*** Input for this task ***
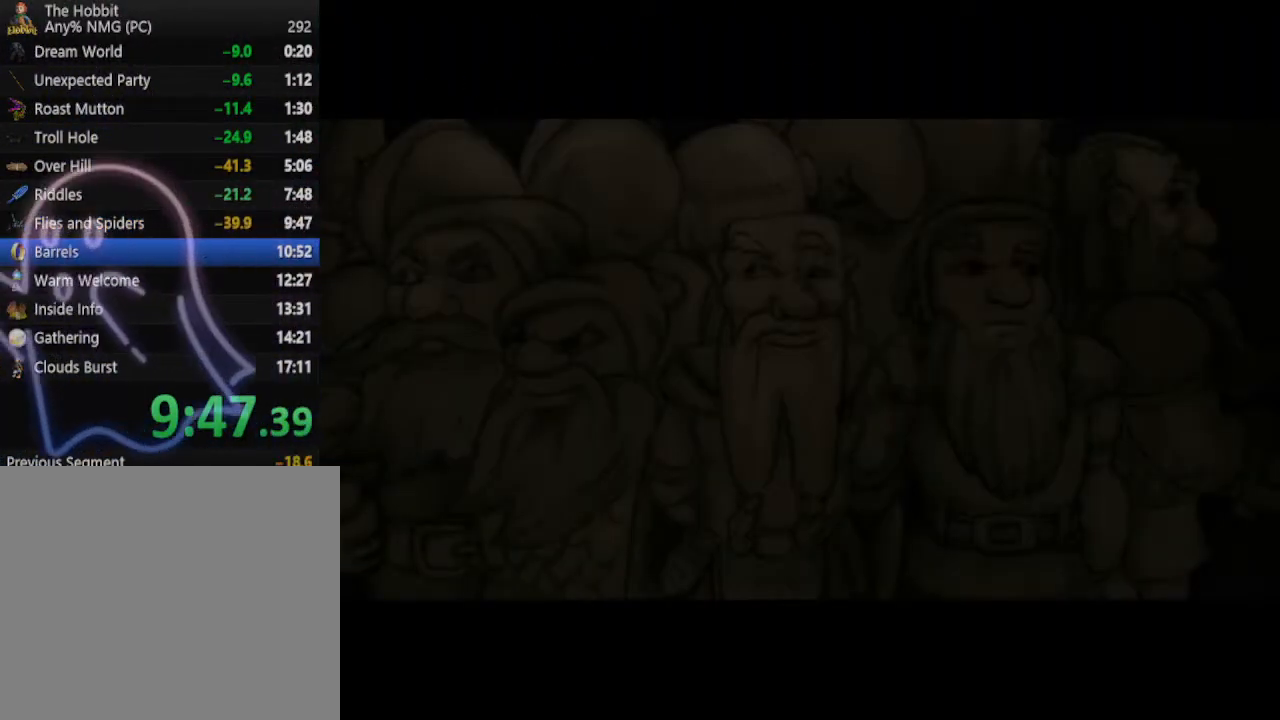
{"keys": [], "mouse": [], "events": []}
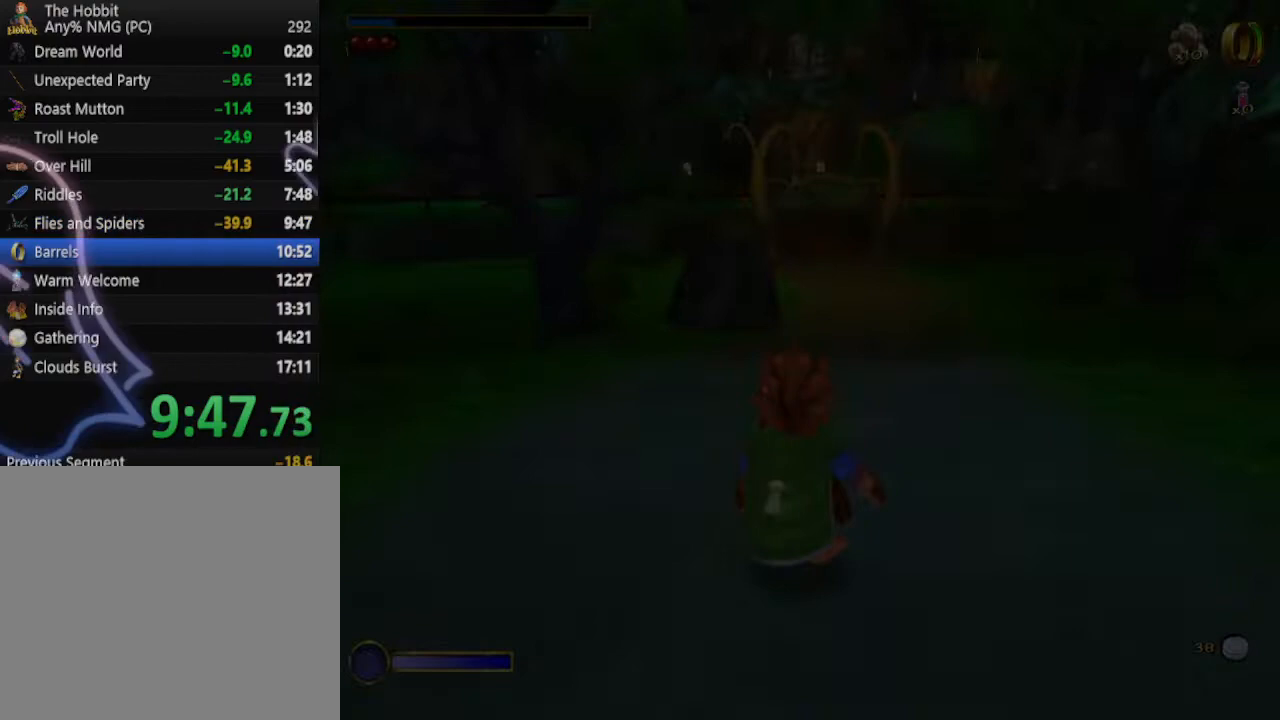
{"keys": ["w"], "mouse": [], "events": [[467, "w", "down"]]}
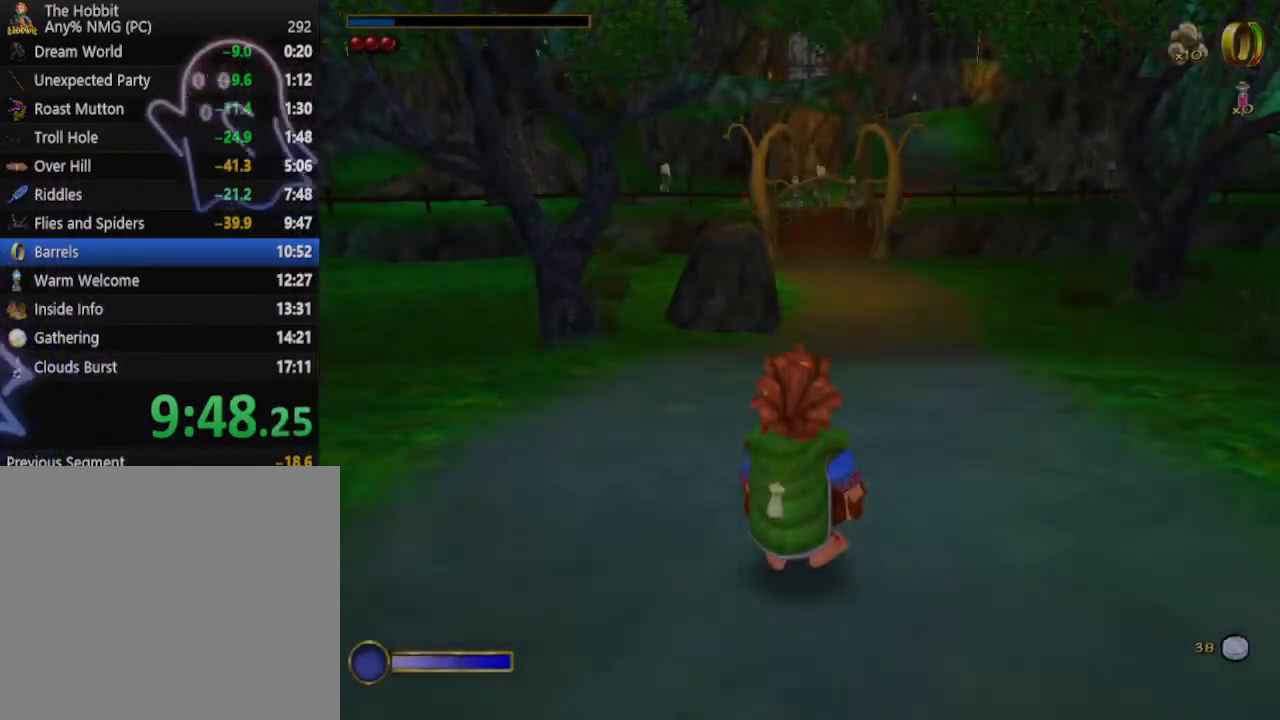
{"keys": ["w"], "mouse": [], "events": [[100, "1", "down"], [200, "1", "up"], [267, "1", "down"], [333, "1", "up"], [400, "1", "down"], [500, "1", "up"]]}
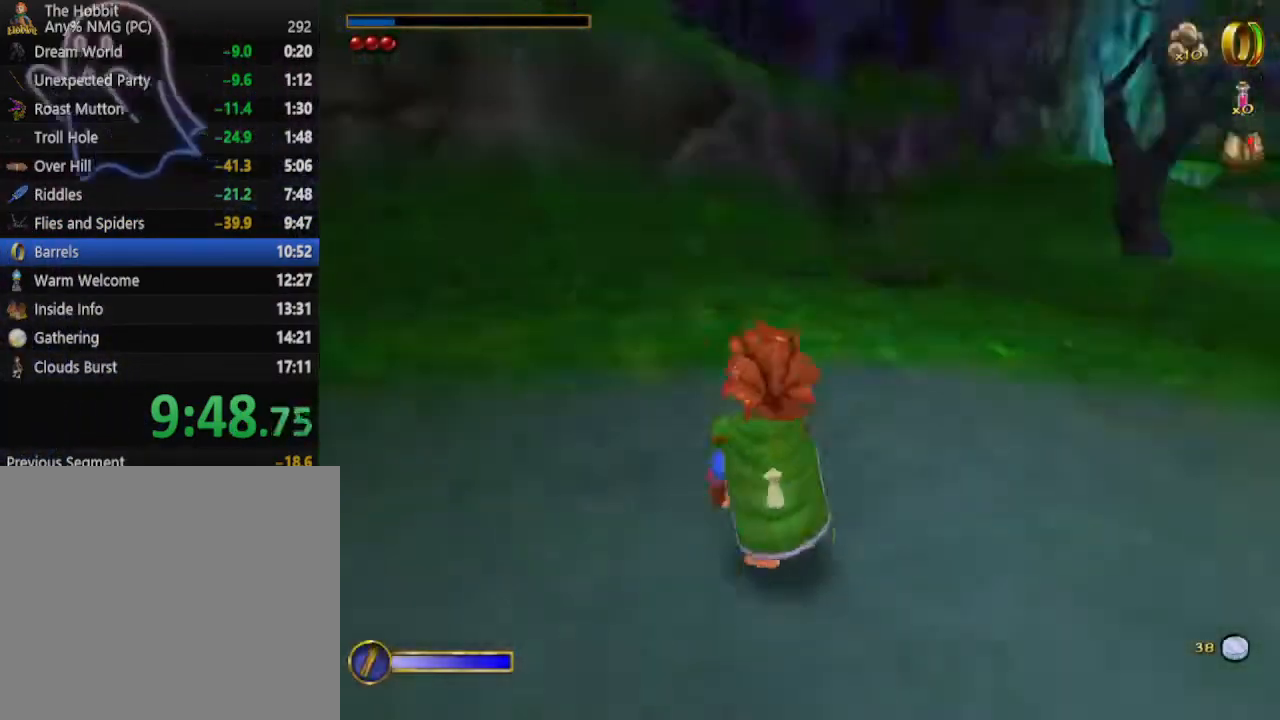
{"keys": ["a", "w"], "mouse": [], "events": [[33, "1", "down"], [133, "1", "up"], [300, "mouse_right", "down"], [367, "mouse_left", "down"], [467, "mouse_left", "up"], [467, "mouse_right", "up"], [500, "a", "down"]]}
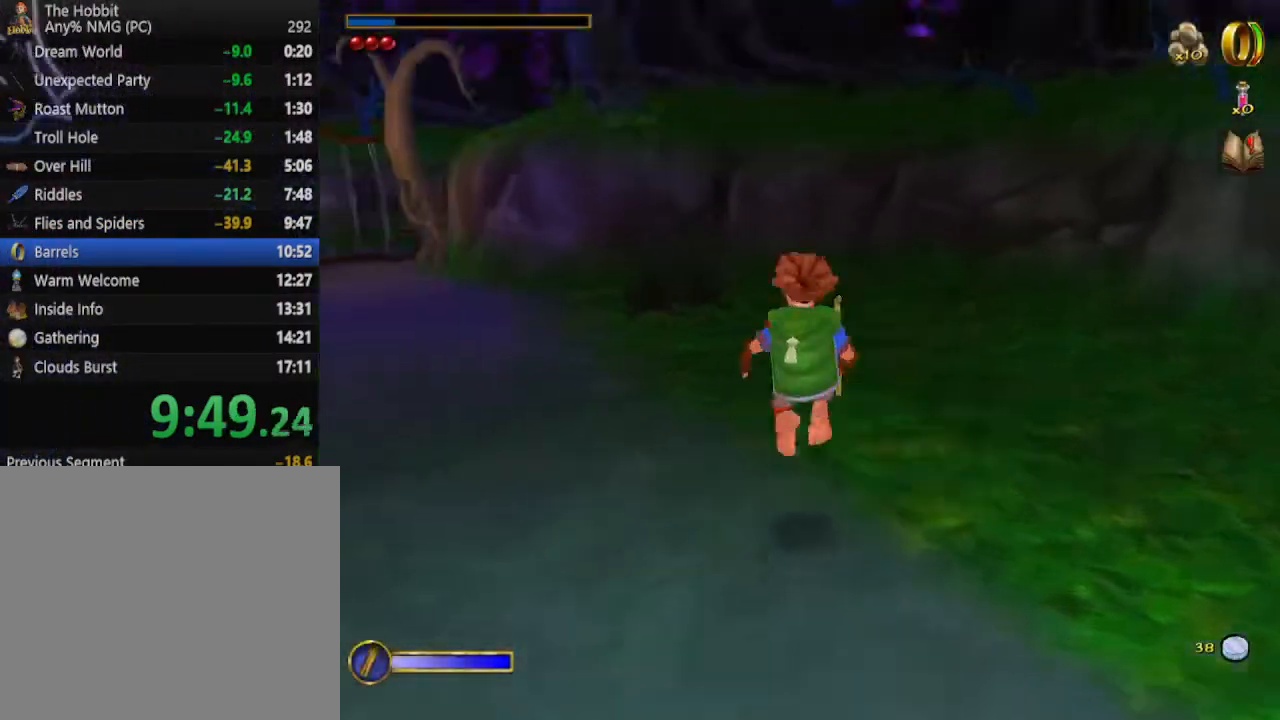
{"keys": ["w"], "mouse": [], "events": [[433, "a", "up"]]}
*** End of Input for this task ***
#### Problem to solve:
Repeat the records verbatim, excluding pictures.

#### Output below:
{"keys": [], "mouse": [], "events": []}
{"keys": ["w"], "mouse": [], "events": [[467, "w", "down"]]}
{"keys": ["w"], "mouse": [], "events": [[100, "1", "down"], [200, "1", "up"], [267, "1", "down"], [333, "1", "up"], [400, "1", "down"], [500, "1", "up"]]}
{"keys": ["a", "w"], "mouse": [], "events": [[33, "1", "down"], [133, "1", "up"], [300, "mouse_right", "down"], [367, "mouse_left", "down"], [467, "mouse_left", "up"], [467, "mouse_right", "up"], [500, "a", "down"]]}
{"keys": ["w"], "mouse": [], "events": [[433, "a", "up"]]}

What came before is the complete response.